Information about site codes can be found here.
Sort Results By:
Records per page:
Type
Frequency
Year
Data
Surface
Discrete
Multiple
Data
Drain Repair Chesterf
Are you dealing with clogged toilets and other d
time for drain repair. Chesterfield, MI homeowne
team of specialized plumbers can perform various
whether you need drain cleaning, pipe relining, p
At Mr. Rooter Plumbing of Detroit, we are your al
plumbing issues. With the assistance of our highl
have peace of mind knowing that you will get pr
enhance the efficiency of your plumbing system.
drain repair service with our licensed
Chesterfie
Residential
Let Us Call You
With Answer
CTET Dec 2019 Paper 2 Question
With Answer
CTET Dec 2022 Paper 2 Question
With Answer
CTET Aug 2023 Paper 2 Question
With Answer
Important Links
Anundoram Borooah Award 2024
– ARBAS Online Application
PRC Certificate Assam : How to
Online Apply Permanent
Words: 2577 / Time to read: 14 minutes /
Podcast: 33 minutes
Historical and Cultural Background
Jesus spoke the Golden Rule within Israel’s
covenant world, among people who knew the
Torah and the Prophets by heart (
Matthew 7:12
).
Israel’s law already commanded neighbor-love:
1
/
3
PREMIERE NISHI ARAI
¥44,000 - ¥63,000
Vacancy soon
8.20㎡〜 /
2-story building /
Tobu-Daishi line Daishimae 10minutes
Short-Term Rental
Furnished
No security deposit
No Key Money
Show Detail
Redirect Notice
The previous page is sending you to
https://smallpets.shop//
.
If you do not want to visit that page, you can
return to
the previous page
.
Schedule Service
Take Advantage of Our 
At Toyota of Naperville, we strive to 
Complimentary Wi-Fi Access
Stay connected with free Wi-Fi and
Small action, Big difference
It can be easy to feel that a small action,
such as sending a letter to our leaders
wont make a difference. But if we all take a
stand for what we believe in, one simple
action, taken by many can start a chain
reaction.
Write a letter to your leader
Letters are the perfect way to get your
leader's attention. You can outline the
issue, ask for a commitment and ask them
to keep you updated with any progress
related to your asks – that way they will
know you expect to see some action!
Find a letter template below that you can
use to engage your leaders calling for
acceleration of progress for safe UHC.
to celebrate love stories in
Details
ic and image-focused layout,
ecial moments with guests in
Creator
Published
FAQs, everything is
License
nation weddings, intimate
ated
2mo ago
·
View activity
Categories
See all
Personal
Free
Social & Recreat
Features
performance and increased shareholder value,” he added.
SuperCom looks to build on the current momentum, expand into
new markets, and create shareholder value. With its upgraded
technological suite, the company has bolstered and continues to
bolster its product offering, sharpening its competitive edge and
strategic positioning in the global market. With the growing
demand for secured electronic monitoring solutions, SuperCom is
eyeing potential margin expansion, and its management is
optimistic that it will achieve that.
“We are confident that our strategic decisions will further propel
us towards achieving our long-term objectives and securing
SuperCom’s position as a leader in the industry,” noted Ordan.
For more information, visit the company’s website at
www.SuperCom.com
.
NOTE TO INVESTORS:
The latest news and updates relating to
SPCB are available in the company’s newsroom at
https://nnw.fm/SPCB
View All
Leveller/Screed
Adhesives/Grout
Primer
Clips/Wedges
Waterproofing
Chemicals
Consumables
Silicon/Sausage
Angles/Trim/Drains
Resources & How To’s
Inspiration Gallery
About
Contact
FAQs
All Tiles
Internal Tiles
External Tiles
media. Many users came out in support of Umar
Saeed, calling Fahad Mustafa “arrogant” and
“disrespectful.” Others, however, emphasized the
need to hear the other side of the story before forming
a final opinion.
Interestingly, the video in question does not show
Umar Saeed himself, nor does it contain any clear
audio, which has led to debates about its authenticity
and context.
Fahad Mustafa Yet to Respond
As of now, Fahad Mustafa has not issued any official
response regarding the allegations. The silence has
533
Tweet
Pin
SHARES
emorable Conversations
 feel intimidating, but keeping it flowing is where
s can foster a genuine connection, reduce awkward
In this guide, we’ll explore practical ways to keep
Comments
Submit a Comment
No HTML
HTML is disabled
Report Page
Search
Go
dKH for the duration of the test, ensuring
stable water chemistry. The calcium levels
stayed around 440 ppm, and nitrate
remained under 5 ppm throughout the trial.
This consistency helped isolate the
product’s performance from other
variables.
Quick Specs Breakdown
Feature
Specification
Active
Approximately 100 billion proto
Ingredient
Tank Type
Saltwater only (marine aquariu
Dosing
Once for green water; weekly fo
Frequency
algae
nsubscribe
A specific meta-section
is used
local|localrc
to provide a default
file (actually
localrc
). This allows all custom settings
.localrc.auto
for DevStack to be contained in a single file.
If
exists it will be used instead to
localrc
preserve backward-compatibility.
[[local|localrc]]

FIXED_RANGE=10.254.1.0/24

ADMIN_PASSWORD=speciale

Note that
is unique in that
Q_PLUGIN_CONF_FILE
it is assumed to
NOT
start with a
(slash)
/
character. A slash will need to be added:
= = = = = = =
Your job is to print exactly the lines that run from the top of the entries through the line with "have peace of", and no others.

Information about site codes can be found here.
Sort Results By:
Records per page:
Type
Frequency
Year
Data
Surface
Discrete
Multiple
Data
Drain Repair Chesterf
Are you dealing with clogged toilets and other d
time for drain repair. Chesterfield, MI homeowne
team of specialized plumbers can perform various
whether you need drain cleaning, pipe relining, p
At Mr. Rooter Plumbing of Detroit, we are your al
plumbing issues. With the assistance of our highl
have peace of mind knowing that you will get pr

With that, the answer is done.